Whichever steps we choose, the idea of a series of highly improbable events leveraging each other on the road to intelligence and technology seems to make the chances of civilizations elsewhere remote. But let’s pause right there. Wright and colleagues take note of the work of evolutionary biologist Geerat Vermeij (UC-Davis), who argues that our view of innovation through evolution is inescapably affected by information loss. Here’s a bit on this from the new paper:

Vermeij concluded that information loss over geologic time could explain the apparent uniqueness of ancient evolutionary innovations when (i) small clades [a clade comprises a founding ancestor and all of its descendants] that independently evolved the innovation in question go extinct, leaving no living descendants, and (ii) an ancient innovation evolved independently in two closely related lineages, or within a short period of time, and the genetic differences between these two lineages become “saturated” to the point where the lineages become genetically indistinguishable.

In other words, as we examine life on early Earth, we have to reckon with incompleteness in our fossil record (huge gaps possible there), with species we know nothing about going extinct despite having achieved a hard step. The authors point out that if this is the case, then we can’t really describe proposed hard steps as ‘hard.’ Other possibilities exist, including that innovations do happen only once, but they may be so powerful that creatures with a new evolutionary trait quickly change their environment so that other lineages of evolution don’t have time to develop.

Image: Earth’s habitability is compromised by a Sun that will, about 5.6 billion years after its formation, become too hot to allow life. Image credit: Wikimedia Commons.

We’re still left with the question of why it has taken so much of the lifetime of the Sun to produce ourselves, a question that bothered Carter sufficiently in 1983 that it drove him to the hard steps analysis. Here the authors offer something Carter did not, an analysis of Earth’s habitability over time. It’s one that can change the outcome. For each of the hard steps sets up its own evolutionary requirements, and these could be met only as Earth’s environment changed. Consider, for example, that 50 percent of our planet’s history elapsed before modern eukaryotic cells had enough oxygen to thrive.

So maybe our planet had to pass certain environmental thresholds:

…we raise the possibility that there are no hard steps (despite the appearance of major evolutionary singularities in the universal tree of life) (51) and that the broad pace of evolution on Earth is set by global-environmental processes operating on geologic timescales (i.e., billions of years) (30). Put differently, humans originated so “late” in Earth’s history because the window of human habitability has only opened relatively recently in Earth history.
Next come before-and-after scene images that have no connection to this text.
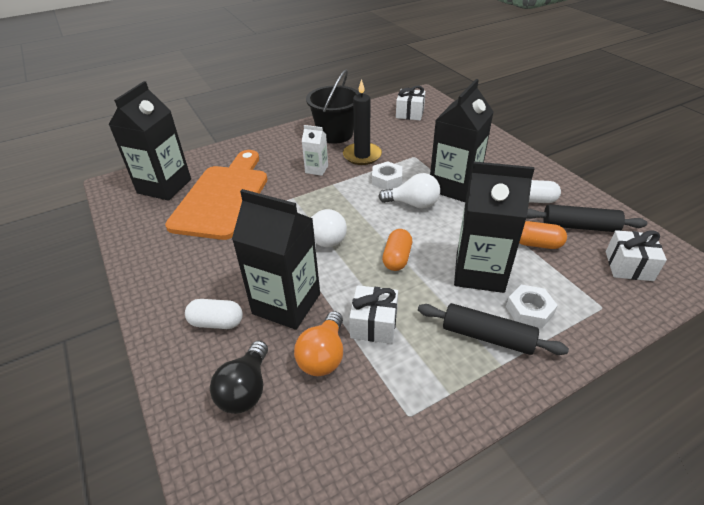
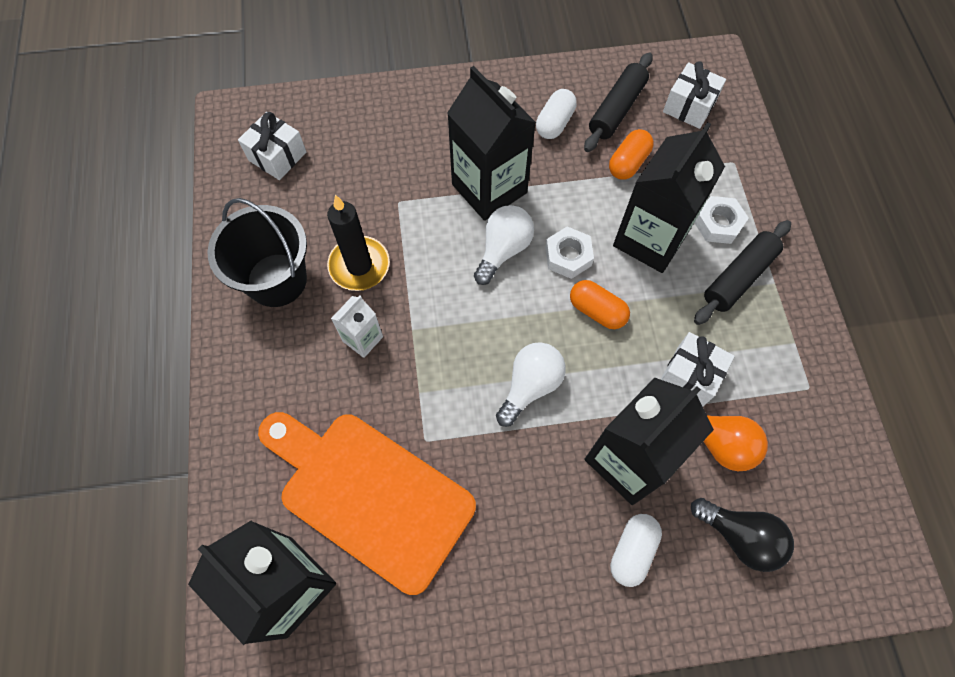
camera: 70 degrees left, 25 degrees up
(387, 180) = (436, 258): white nut -> white nut (568, 256)

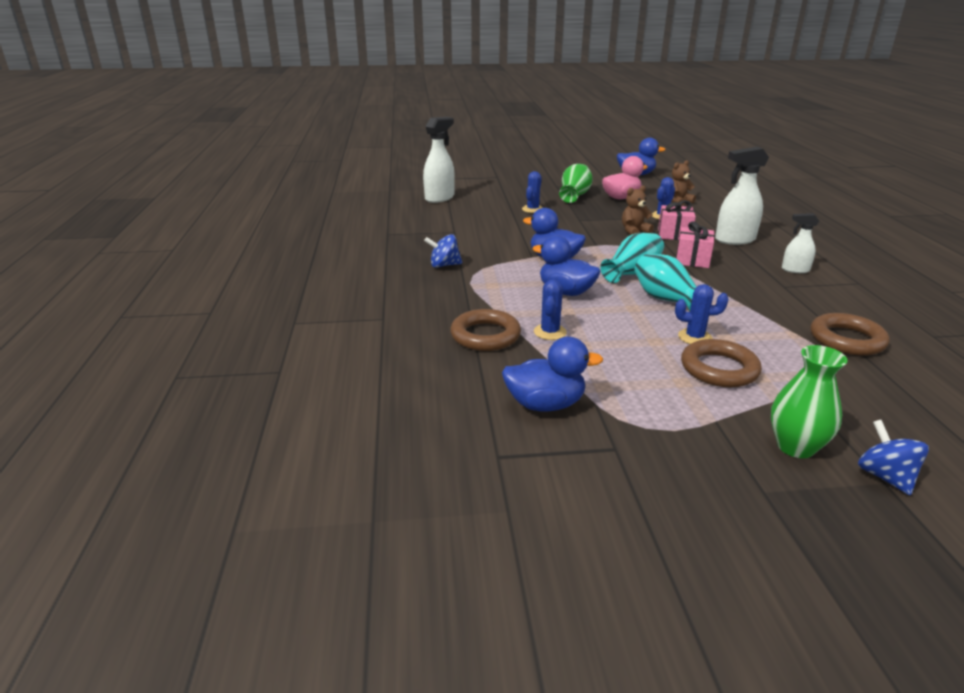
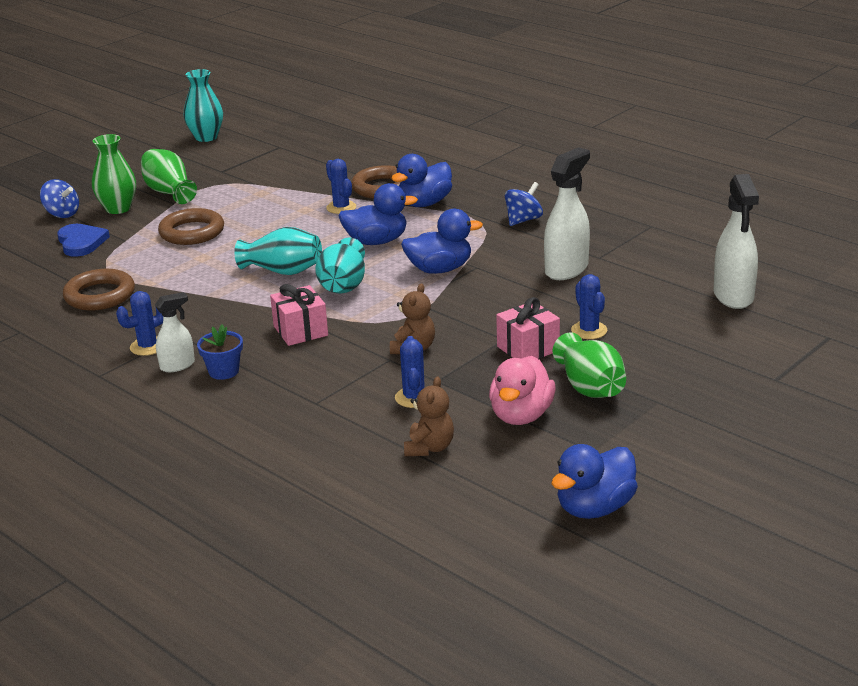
camera: 140 degrees right, 0 degrees up
(545, 404) = (284, 172): blue duck -> blue duck (424, 203)
(571, 549) = (206, 137): none -> turquoise vase
(674, 234) = (361, 365): pink gift -> pink gift (528, 348)
(695, 337) = (227, 247): blue cactus -> blue cactus (148, 346)
(711, 443) = (169, 192): none -> green vase
(734, 240) = (278, 389): white spray bottle -> white spray bottle (566, 269)
(763, 257) = (224, 371): none -> blue flower pot
(859, 411) = (81, 242): none -> blue heart

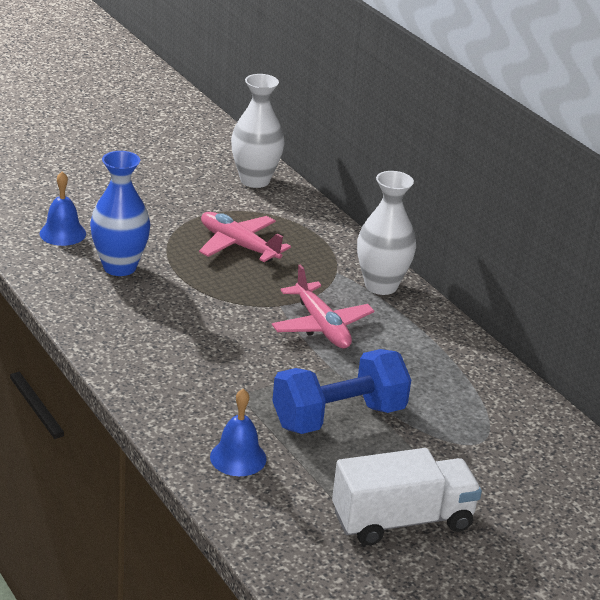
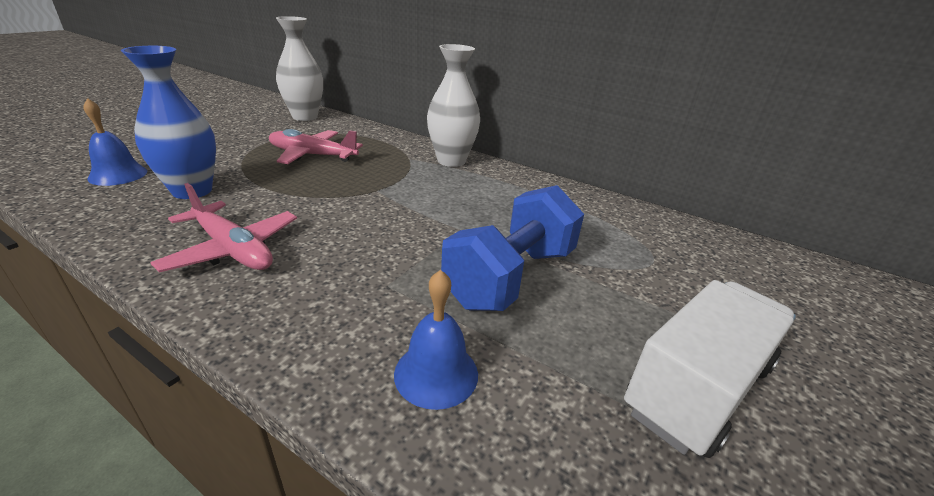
camera: 25 degrees left, 0 degrees up
(321, 326) = (427, 198): pink plane -> pink plane (233, 249)

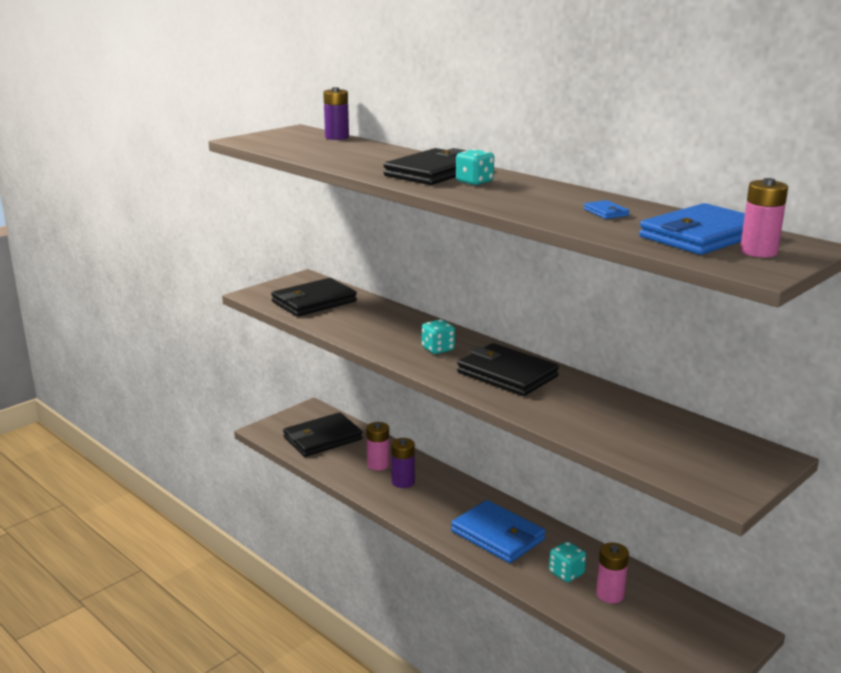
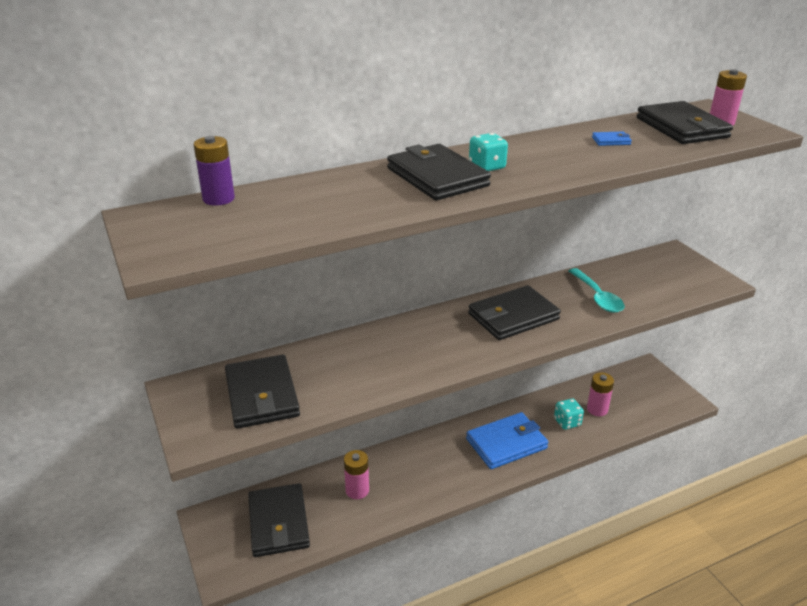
camera: 70 degrees left, 10 degrees up
(403, 482) = (397, 480): purple battery -> none
(438, 349) = (442, 340): turquoise dice -> none
(593, 413) = (597, 297): none -> turquoise spoon
(701, 236) = (682, 128): blue wallet -> black wallet

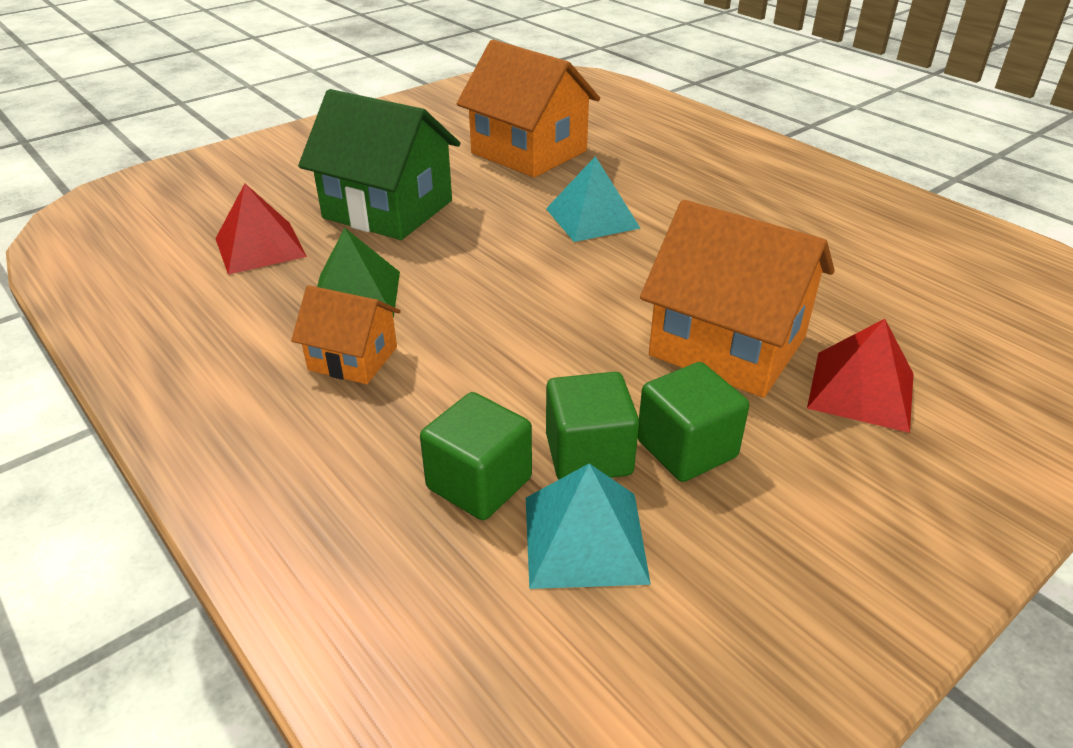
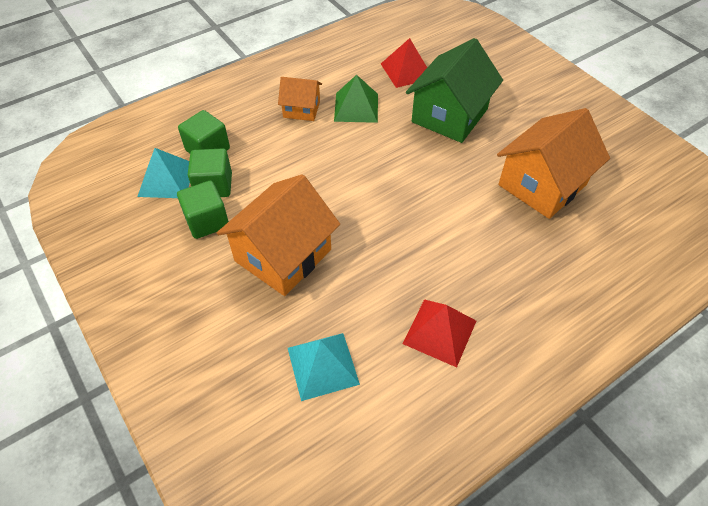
camera: 95 degrees right, 15 degrees up
(353, 358) = (301, 109): orange house -> orange house turned 75 degrees clockwise
(592, 218) = (438, 211): turquoise pyramid -> turquoise pyramid (322, 365)
(861, 390) = (229, 310): red pyramid -> red pyramid (439, 332)

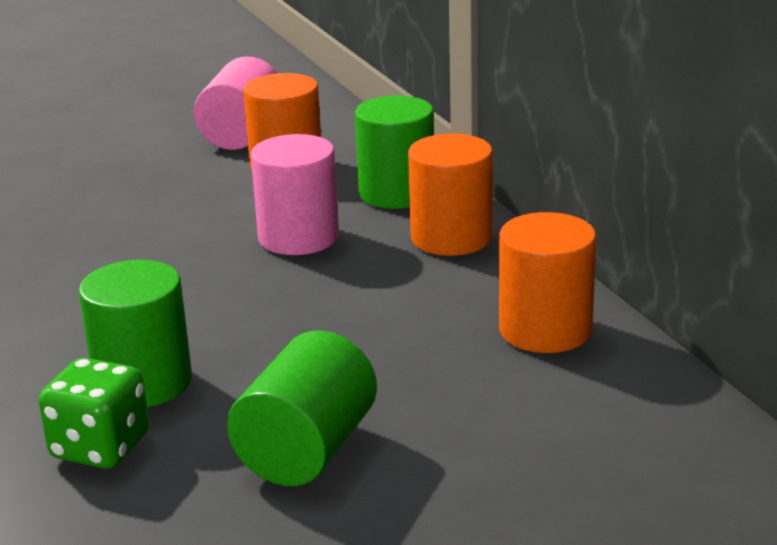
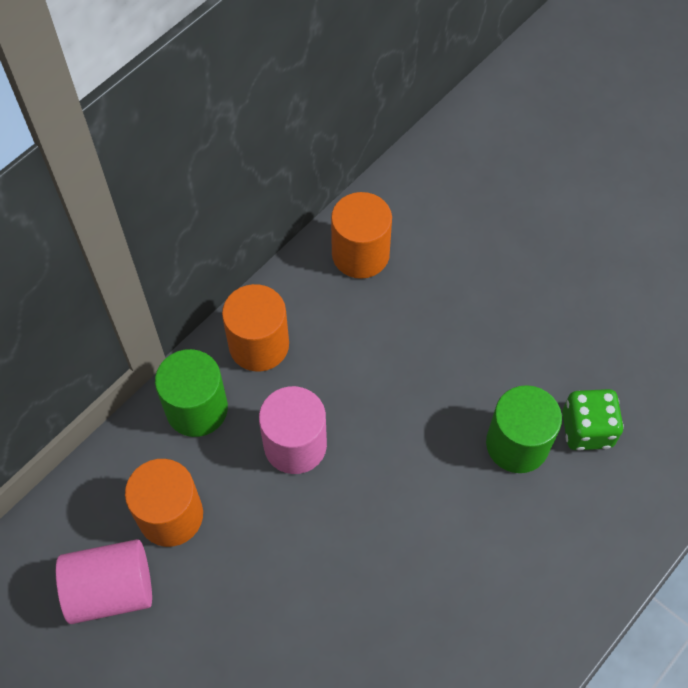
camera: 115 degrees left, 35 degrees up
(306, 450) = (535, 326): green cylinder -> none

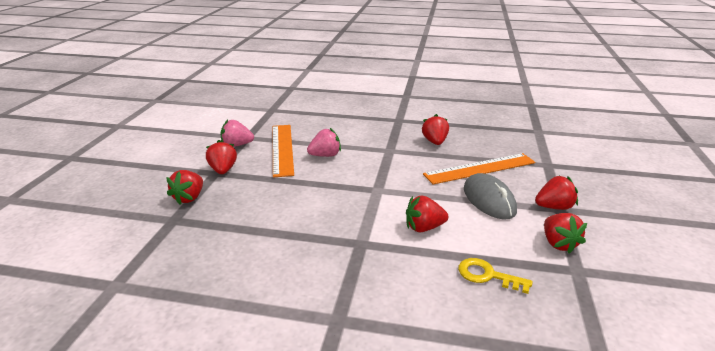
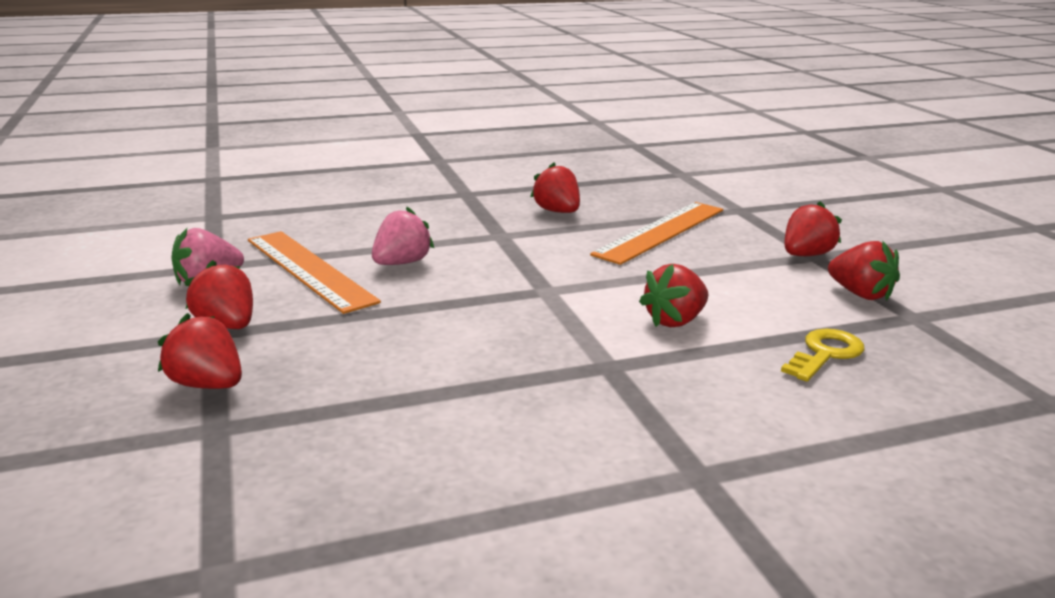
camera: 30 degrees left, 5 degrees down
(189, 198) = (208, 384): red strawberry -> red strawberry turned 135 degrees clockwise
(487, 275) = (825, 354): yellow key -> yellow key turned 135 degrees clockwise
(489, 200) = (718, 266): grey mouse -> none

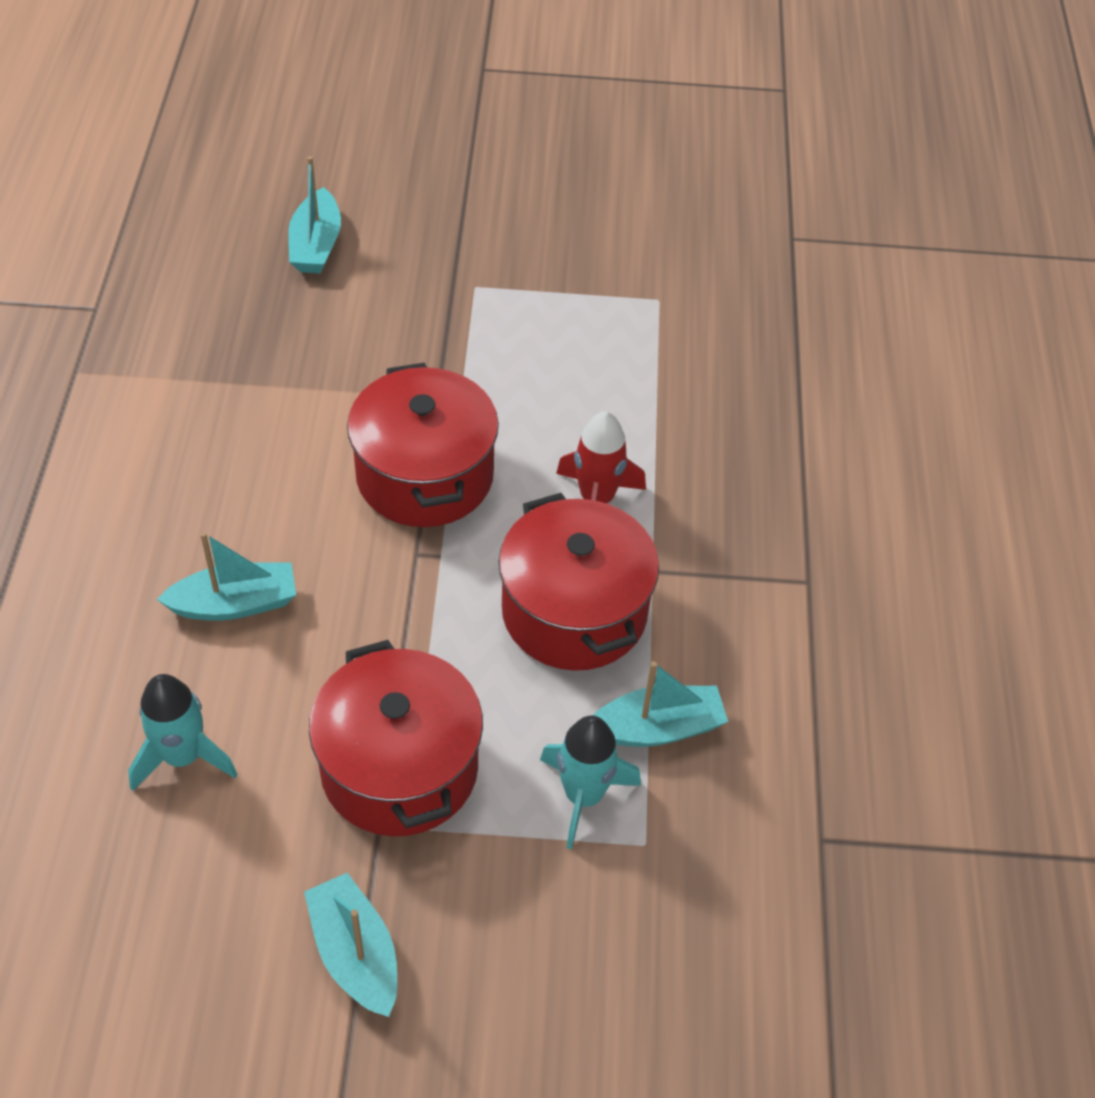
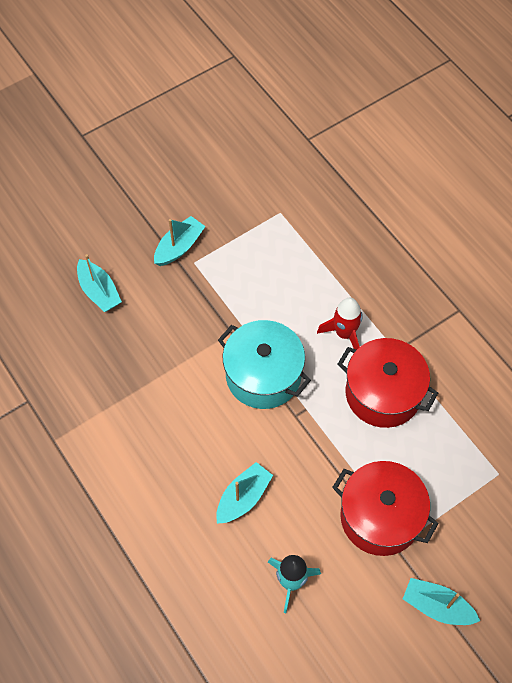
camera: 35 degrees left, 10 degrees up
(424, 475) = (263, 375): red pot -> turquoise pot
(583, 796) = (459, 472): turquoise rocket -> none
(657, 728) = (460, 420): turquoise boat -> turquoise boat (179, 247)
Suppose abiogenesis is not a hard step. Biosignatures, then, should be common in planetary atmospheres, at least on planets like Earth that are geologically active, in the habitable zone of their stars, and have atmospheres involving nitrogen, carbon dioxide and water. If oxygenic photosynthesis is a hard step, then we’ll find atmospheres that are low in oxygen, rich in methane and carbon dioxide and other ingredients of the atmosphere of the early Earth. If no hard steps exist at all, then we should find the full range of atmospheric types from early Earth (Archean) to present day (Phanerozoic). Our study of atmospheres will help us make the call on the very existence of hard steps.

Given a lack of hard steps, if this model is correct, then the evolution of a biosphere appears more predictable as habitats emerge and evolve. That would offer us a different way of assessing Earth’s past, but also imply that the same trends have emerged on other worlds like Earth. Our existence in that sense would imply that intelligent beings in other stellar systems are more probable than Carter believed.

The paper is Mills et al., “Reassessment of the “hard-steps” model for the evolution of intelligent life,” Science Advances. Vol. 11, Issue 7 (14 February 2025). Full text. Brandon Carter’s famous paper on the hard steps is “The Anthropic Principle and its Implications for Biological Evolution.” Philosophical Transactions of the Royal Society of London A 310 (1983), 347–363. Abstract.